*WHAT TO PRODUCE*
Your copy of the listing should match it exactly, only without pictures.

________

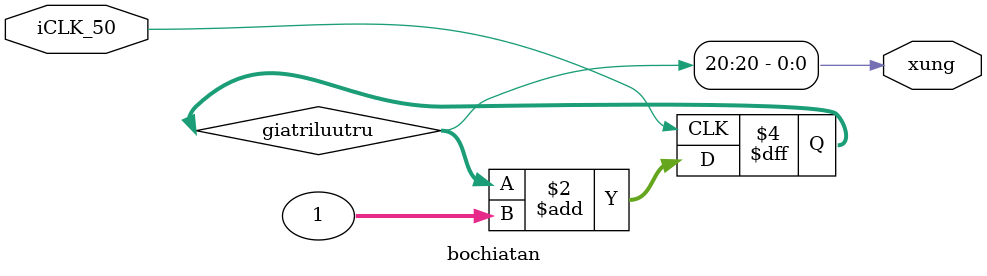
<source format=v>

module bochiatan(input iCLK_50,output xung);
reg [31:0] giatriluutru=32'h00000000;

always @(posedge iCLK_50)
             begin
             
             giatriluutru=giatriluutru+1;
              
             end
             
             
assign xung=giatriluutru[20];
endmodule

</source>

________

*COMPLETED EXERCISE*
<source format=v>

module bochiatan(input iCLK_50,output xung);
reg [31:0] giatriluutru=32'h00000000;

always @(posedge iCLK_50)
             begin
             
             giatriluutru=giatriluutru+1;
              
             end
             
             
assign xung=giatriluutru[20];
endmodule

</source>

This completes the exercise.